====== Material provided ======
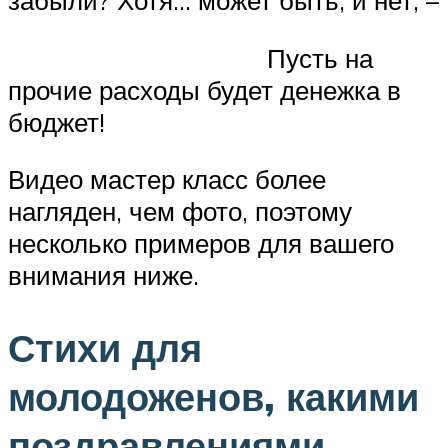
забыли? Хотя… может быть, и нет, –
Пусть на
прочие расходы будет денежка в
бюджет!
Видео мастер класс более
нагляден, чем фото, поэтому
несколько примеров для вашего
внимания ниже.
Стихи для
молодоженов, какими
поздравлениями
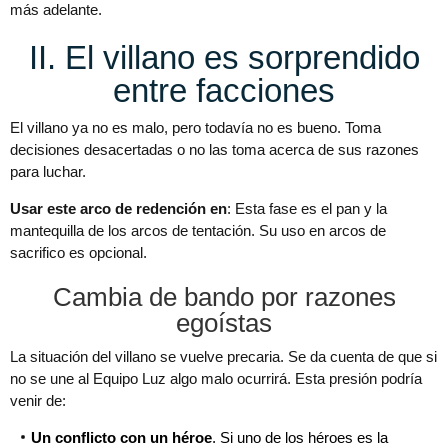
más adelante.
II. El villano es sorprendido
entre facciones
El villano ya no es malo, pero todavía no es bueno. Toma
decisiones desacertadas o no las toma acerca de sus razones
para luchar.
Usar este arco de redención en
: Esta fase es el pan y la
mantequilla de los arcos de tentación. Su uso en arcos de
sacrifico es opcional.
Cambia de bando por razones
egoístas
La situación del villano se vuelve precaria. Se da cuenta de que si
no se une al Equipo Luz algo malo ocurrirá. Esta presión podría
venir de:
Un conflicto con un héroe
. Si uno de los héroes es la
======
What is being asked: None of the images should be copied, but every entry must be given again exactly.

Response to this task:
забыли? Хотя… может быть, и нет, –
Пусть на
прочие расходы будет денежка в
бюджет!
Видео мастер класс более
нагляден, чем фото, поэтому
несколько примеров для вашего
внимания ниже.
Стихи для
молодоженов, какими
поздравлениями
más adelante.
II. El villano es sorprendido
entre facciones
El villano ya no es malo, pero todavía no es bueno. Toma
decisiones desacertadas o no las toma acerca de sus razones
para luchar.
Usar este arco de redención en
: Esta fase es el pan y la
mantequilla de los arcos de tentación. Su uso en arcos de
sacrifico es opcional.
Cambia de bando por razones
egoístas
La situación del villano se vuelve precaria. Se da cuenta de que si
no se une al Equipo Luz algo malo ocurrirá. Esta presión podría
venir de:
Un conflicto con un héroe
. Si uno de los héroes es la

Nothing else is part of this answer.